Em tempo de celebração, a poetisa Aurora Gaia e o pianista Tomás Caroço foram os ilustres convidados de uma sessão que se constituiu num abraço à poesia e à música. Aurora Gaia nasceu no Porto, a 7 de setembro de 1938, tendo vivido longos anos em Gaia e atualmente a viver no Furadouro, Ovar. Desde sempre associada a projetos de cariz cultural, desenvolveu a sua atividade profissional na televisão como caracterizadora. Tem o seu nome ligado ao teatro, em peças como “Um cálice de Porto”, “A dama de copas” e “Felizmente há luar” e ao cinema, tendo participado em longas, médias e curtas metragens, entre as quais se destaca o filme “Uma relação fiel e verdadeira” de Margarida Gil. Publicou dois livros de poesia “E por isso eu amo tanto a Palavra” e “A Palavra na Arte”. Tomás Caroço é médico interno de Medicina Física e de Reabilitação no Hospital de Faro. Iniciou os estudos musicais aos 7 anos no piano, e aos 10 anos na viola d’arco. Concluiu a classe de instrumento (viola d’arco) na Escola de Música do Conservatório Nacional. Actualmente, dedica-se, entre outras áreas, à Medicina das Artes Performativas, tocando regularmente com a Orquestra Médica Ibérica.
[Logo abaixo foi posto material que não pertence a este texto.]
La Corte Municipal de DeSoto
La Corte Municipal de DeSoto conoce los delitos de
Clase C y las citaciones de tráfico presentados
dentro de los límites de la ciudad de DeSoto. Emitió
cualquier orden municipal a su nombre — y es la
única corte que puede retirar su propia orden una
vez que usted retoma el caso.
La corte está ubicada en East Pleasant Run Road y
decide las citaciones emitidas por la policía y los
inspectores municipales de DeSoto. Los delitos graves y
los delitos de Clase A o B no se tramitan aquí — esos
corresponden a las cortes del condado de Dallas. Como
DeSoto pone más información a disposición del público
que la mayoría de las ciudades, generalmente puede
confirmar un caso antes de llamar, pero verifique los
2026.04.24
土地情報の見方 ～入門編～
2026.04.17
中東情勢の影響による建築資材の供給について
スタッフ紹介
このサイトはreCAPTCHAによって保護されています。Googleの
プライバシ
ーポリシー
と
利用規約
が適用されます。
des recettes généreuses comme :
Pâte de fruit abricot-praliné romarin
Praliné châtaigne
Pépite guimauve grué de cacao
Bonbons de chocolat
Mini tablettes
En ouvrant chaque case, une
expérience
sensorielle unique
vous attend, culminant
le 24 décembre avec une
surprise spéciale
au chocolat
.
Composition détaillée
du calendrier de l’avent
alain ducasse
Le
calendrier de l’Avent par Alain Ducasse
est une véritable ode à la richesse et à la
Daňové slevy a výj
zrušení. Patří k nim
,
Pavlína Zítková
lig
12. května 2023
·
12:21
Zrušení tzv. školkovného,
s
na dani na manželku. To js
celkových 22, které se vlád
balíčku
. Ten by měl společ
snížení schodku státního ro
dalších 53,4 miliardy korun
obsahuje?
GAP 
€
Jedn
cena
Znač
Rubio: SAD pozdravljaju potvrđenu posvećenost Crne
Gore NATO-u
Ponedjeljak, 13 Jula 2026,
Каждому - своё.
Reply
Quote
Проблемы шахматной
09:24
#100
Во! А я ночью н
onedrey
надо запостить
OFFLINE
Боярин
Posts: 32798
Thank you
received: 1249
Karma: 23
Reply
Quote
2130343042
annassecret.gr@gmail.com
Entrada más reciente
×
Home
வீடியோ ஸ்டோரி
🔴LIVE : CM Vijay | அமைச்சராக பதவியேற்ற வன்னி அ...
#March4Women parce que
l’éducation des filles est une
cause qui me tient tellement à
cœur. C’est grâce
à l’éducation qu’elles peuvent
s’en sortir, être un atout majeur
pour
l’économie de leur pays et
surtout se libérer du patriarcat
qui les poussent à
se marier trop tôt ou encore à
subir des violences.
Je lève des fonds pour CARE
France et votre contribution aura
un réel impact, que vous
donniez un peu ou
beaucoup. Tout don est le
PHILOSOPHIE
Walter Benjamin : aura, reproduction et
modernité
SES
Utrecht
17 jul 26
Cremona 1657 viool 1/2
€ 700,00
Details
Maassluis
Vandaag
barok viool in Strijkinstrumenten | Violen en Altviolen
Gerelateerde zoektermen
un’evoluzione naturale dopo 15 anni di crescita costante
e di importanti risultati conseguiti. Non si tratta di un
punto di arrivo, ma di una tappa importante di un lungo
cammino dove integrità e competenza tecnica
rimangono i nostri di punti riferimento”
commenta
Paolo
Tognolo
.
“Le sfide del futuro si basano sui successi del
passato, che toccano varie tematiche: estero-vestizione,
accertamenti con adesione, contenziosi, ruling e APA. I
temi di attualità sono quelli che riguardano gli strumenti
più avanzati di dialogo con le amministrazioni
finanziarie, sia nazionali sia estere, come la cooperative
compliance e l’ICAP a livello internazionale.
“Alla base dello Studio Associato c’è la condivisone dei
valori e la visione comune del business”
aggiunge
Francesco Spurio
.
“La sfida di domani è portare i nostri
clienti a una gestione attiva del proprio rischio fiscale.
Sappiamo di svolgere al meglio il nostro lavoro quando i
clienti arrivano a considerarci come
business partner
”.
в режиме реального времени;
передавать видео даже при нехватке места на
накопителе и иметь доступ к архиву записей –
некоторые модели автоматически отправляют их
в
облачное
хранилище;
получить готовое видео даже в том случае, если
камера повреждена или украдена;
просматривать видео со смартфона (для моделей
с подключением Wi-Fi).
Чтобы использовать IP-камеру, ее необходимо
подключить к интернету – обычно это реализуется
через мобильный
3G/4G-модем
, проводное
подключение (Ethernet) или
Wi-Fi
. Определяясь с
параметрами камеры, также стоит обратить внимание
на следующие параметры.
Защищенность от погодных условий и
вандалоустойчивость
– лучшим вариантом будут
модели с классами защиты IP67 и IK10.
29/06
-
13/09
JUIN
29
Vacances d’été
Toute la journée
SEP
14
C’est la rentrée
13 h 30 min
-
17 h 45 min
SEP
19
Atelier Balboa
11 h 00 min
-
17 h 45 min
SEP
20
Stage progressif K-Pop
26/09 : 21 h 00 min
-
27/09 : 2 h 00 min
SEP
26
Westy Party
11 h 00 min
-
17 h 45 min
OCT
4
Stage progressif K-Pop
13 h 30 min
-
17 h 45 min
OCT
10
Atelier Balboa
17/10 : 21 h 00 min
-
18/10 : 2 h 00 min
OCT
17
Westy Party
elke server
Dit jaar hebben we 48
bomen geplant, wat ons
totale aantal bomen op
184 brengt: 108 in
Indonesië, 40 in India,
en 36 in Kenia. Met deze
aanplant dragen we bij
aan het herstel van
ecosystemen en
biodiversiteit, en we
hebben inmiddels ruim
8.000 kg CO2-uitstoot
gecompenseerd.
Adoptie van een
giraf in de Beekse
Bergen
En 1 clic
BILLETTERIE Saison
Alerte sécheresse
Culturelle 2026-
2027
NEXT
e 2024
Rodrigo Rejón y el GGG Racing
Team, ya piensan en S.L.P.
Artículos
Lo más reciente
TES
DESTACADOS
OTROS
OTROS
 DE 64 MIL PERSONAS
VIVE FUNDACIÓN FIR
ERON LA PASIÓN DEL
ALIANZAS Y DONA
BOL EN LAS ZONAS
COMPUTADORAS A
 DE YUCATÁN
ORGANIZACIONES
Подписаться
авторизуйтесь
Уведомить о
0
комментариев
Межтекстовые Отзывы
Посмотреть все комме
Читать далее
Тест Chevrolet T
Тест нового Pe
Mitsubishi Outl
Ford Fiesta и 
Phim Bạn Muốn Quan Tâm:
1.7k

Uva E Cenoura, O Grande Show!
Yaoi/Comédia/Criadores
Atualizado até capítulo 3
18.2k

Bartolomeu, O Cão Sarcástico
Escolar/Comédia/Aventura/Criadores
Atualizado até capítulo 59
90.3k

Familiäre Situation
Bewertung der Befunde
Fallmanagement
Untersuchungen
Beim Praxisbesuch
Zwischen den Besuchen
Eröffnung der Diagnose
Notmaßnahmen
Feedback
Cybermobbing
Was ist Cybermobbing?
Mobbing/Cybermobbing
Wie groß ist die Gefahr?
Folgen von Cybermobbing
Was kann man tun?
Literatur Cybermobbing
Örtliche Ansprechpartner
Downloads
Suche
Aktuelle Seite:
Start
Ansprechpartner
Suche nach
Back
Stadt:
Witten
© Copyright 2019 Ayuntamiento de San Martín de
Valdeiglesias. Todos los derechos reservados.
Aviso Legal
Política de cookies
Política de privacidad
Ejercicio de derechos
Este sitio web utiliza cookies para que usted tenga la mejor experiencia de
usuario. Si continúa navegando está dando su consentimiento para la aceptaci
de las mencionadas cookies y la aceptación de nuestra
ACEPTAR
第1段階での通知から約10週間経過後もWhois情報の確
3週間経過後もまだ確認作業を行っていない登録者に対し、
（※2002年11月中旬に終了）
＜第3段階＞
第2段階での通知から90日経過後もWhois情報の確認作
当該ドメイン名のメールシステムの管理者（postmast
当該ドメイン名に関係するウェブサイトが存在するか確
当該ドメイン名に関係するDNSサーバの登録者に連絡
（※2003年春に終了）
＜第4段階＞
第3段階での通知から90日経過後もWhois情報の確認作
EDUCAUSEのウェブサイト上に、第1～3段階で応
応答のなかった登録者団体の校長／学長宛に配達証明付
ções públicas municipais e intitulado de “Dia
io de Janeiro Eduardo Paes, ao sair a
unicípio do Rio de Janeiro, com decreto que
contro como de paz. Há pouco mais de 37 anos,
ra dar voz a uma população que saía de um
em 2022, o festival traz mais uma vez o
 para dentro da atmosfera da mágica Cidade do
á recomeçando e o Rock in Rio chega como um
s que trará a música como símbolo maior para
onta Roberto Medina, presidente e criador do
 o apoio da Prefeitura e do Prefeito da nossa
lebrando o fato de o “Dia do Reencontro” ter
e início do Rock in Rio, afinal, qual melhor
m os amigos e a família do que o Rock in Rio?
“Palavras são como facas que trespassam os nossos sentidos”. Na beleza das palavras, na suavidade dos gestos e na delicadeza e harmonia dos sons, o tempo da sessão foi de emoção e encanto. Os poemas escolhidos foram pretexto para Aurora Gaia render homenagem a alguns poetas da sua predilecção, de João Luís Barreto Guimarães a Eugénio de Andrade, de Aurelino Costa a Amadeu Baptista ou a António Gedeão. “Simplesmente Aurora”, tornada “Gaia” pela “falta de estética” do apelido Carvalhais, Aurora Gaia quis mostrar também alguma da sua poesia e, simultaneamente, mostrar-se a si mesma no amor e apego aos outros, chamando para o pé de si a actriz Luísa Pinto ou a fotógrafa Lauren Maganete. A música foi-se imiscuindo nos poemas e António Pinho Vargas fez-se ouvir em duas peças muito belas, “Tom Waits” e “Dança dos Pássaros”. Chick Corea e um mexido “Armando’s Rhumba” foi outra das peças interpretadas, sendo ainda possível, em fim de festa, ouvir “The Heart Asks Pleasure First”, um dos mais inspirados temas de Michael Nyman. O melhor, porém, chegaria justamente no fim, com Aurora Gaia a cantar uma pérola do Cante, “Para Que Quero Eu Olhos”. Sim, a cantar - “(…) oh és tão linda, oh és tão formosa” - e a encantar. Memorável!